Kelime-i Tevhîd veya Kelime-i Şehâdeti (yahut da
her ikisini birden) dili ile söyleyen ve kalbi ile de tasdik eden kişi,
imanın şartları (Âmentü esasları) olarak
bildiğimiz altı esasa da inanmış demektir. işte
bu imana "icmalî İman" denilir.
Bir kimsenin müslüman olabilmesi için, ilk önce
Kelime-i Tevhid ve Kelime-i şehâdeti inanarak söylemesi gerekir.
Çünkü bunlar, İslâm Dininin temel direği sayılır.

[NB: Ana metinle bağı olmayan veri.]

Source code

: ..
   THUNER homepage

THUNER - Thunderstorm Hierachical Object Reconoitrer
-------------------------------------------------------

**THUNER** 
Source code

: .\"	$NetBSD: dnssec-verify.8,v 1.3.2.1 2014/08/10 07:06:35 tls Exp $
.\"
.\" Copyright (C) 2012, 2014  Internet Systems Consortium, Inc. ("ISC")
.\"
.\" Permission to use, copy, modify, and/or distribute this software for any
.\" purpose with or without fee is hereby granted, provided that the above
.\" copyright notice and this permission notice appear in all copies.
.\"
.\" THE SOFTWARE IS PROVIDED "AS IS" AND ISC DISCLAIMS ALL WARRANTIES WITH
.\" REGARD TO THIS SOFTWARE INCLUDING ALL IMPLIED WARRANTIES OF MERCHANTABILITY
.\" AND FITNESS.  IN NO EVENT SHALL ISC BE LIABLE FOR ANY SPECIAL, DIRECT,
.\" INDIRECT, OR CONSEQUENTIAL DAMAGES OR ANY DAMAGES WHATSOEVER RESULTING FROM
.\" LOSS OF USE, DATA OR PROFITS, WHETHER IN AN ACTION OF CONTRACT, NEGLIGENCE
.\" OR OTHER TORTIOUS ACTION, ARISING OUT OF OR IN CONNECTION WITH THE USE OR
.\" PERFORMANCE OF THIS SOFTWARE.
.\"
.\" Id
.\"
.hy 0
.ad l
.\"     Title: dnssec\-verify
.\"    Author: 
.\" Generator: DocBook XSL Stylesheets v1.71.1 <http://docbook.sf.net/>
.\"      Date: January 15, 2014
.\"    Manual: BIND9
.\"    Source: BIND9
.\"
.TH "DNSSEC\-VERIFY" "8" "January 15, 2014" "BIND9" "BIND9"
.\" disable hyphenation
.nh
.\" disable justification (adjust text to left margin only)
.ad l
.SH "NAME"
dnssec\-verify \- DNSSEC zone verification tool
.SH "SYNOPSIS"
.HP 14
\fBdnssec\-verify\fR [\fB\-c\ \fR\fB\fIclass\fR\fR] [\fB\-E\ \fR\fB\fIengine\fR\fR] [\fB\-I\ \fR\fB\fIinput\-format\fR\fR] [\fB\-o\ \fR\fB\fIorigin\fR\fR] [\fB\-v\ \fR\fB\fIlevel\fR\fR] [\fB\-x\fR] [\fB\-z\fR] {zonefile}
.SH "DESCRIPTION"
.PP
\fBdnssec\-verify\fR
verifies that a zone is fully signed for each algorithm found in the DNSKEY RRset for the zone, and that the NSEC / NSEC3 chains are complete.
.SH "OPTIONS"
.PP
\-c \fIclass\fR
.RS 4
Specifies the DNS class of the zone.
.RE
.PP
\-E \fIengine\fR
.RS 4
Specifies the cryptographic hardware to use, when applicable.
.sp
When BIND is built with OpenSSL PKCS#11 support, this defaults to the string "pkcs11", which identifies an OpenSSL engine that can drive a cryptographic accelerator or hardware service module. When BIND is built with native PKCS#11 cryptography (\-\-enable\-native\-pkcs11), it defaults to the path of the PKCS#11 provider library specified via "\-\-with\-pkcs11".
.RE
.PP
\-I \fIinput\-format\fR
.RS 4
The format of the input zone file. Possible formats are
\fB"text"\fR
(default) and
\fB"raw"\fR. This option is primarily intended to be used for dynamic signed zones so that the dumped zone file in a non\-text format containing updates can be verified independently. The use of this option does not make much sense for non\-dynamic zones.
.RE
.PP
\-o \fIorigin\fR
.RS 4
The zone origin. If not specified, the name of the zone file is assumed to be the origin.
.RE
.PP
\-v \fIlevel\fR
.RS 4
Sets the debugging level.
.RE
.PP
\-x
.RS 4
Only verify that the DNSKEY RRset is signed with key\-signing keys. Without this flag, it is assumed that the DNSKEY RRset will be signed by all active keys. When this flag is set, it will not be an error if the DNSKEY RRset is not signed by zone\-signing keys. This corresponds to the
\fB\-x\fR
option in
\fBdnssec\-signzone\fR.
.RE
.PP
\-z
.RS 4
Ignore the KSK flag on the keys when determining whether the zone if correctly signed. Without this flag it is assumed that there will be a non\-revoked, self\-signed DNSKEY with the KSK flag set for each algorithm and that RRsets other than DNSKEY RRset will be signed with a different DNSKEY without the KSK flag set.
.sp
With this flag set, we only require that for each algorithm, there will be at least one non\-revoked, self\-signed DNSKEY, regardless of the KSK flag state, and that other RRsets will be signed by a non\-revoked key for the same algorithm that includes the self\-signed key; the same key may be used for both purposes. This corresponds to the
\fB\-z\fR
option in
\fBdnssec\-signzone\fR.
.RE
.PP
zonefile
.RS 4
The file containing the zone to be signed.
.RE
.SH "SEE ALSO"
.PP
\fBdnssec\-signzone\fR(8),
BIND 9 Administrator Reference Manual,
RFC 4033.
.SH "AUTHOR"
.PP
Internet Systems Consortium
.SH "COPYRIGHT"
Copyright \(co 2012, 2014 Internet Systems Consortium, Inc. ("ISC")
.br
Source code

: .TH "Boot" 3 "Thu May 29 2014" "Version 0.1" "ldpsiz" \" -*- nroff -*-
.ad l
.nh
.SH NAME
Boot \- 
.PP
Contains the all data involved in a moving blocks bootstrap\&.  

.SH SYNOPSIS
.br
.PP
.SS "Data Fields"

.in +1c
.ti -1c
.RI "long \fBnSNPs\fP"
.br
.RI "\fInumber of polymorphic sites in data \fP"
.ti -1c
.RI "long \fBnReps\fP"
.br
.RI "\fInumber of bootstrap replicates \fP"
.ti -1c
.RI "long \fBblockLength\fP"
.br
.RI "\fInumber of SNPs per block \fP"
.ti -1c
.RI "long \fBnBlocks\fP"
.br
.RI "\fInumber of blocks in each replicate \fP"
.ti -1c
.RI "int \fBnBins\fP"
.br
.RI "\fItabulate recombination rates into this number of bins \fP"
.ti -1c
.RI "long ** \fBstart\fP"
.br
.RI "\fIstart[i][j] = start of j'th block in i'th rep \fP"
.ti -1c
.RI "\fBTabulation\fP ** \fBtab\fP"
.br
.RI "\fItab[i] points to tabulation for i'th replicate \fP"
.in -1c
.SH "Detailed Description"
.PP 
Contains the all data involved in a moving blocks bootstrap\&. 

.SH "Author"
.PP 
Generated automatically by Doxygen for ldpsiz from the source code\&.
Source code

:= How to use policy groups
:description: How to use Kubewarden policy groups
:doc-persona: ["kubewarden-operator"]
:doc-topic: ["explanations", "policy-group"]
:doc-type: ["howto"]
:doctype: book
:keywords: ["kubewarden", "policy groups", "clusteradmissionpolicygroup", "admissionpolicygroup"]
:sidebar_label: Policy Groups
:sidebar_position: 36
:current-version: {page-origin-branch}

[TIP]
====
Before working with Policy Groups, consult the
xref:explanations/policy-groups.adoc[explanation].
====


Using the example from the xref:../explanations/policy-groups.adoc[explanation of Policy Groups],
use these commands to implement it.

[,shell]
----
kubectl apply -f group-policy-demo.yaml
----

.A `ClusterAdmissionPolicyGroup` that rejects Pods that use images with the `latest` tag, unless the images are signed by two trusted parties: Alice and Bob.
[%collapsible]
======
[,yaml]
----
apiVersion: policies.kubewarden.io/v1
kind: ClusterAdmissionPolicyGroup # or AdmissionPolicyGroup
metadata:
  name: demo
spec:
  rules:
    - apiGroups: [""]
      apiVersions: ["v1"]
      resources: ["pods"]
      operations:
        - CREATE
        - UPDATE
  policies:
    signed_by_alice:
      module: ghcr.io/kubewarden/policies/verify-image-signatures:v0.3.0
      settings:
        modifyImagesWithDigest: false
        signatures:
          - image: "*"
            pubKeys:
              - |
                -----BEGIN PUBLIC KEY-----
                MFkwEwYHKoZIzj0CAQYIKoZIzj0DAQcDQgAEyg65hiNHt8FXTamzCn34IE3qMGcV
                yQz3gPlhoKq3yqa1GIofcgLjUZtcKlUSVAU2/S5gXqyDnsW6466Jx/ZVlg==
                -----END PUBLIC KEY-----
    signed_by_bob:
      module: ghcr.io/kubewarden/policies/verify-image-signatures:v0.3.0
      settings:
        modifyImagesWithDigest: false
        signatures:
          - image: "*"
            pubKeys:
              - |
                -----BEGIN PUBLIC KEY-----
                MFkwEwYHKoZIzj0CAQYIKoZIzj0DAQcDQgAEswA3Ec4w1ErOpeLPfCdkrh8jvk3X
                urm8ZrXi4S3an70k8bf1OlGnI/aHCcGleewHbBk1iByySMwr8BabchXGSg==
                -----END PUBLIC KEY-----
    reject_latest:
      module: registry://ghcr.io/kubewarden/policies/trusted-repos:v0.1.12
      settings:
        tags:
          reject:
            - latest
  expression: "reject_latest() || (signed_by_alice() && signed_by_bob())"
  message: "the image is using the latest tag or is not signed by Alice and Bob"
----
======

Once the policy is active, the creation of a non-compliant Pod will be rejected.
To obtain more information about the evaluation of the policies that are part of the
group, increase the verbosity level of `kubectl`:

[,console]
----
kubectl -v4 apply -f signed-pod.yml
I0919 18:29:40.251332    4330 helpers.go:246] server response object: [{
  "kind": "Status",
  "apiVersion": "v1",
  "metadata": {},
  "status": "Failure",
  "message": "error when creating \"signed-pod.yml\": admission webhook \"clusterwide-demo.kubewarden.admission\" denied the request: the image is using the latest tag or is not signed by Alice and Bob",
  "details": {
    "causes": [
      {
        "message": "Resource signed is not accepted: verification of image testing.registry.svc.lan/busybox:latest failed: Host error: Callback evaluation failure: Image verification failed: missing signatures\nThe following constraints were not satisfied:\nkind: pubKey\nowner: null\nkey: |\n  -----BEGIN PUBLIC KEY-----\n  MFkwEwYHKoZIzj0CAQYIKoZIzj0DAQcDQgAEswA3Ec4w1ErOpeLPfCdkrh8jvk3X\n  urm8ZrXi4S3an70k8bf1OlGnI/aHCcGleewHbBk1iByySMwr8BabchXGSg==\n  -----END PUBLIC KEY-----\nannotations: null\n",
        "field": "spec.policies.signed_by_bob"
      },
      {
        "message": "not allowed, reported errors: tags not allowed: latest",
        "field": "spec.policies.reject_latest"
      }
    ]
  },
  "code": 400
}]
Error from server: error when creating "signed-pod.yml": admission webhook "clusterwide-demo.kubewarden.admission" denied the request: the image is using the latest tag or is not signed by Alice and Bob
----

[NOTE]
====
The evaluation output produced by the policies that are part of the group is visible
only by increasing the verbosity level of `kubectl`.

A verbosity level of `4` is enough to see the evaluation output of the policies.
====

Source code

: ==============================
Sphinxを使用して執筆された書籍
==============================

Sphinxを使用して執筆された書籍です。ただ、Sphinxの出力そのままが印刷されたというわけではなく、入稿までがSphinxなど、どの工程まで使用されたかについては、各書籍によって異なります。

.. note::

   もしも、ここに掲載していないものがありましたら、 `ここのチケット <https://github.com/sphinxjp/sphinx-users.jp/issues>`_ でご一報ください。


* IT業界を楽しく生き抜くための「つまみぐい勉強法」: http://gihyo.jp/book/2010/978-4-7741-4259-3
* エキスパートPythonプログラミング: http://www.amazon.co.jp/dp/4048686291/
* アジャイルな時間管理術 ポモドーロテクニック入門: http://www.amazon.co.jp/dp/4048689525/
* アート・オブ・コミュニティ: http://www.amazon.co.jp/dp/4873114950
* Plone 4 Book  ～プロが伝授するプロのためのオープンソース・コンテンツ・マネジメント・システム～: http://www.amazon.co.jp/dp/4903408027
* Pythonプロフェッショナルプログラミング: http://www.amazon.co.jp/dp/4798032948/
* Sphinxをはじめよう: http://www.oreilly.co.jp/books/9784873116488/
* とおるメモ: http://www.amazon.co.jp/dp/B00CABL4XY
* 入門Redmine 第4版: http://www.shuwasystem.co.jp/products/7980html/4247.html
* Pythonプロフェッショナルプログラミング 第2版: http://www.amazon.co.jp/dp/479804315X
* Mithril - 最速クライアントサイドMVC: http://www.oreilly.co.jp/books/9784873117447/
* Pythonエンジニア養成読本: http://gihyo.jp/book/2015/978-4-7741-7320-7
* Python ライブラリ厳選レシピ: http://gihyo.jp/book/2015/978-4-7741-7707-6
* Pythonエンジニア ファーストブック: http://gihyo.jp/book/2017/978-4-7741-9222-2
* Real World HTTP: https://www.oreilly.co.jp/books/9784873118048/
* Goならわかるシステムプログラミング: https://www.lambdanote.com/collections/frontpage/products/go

Gerçekten Allah'ın birliğine ve Hz. Muhammed (s.a.s)'in O'nun
kulu ve elçisi olduğuna inanan bir kişi, hiç tereddütsüz diğer
iman esaslarını da kabullenir. Zaten diğer iman
esaslarını da, Yüce Rabbimiz Peygamber Efendimiz aracılığı
ile bize bildirmiştir.
Buna göre, Allah'a ve Peygamberine inanıp da,
peygamberinin getirdiği diğer esaslara inanmamak söz konusu
olamaz. Kelime-i Tevhid ve Kelime-i şehâdet, İslâm'ın
anahtarı durumundadır. Bunları benimseyen yani icmalî
îmanda bulunan kişi, eline anahtarı alıp, İslâm'ın
kapısını açmıştır. Nasıl ki,
binanın kapısından içeri giren kişinin daha sonra
yapacağı iş, binayı tanımak olursa, İslâm'a
icmalî imanla girmiş bir kişinin ondan sonra yapacağı
iş de, gerek îmanın diğer esaslarını ve gerekse
İslâm'ın şartlarını öğrenmek ve öğrendiği
ile amel etmek olacaktır. (Ayrıca bk. İman mad.).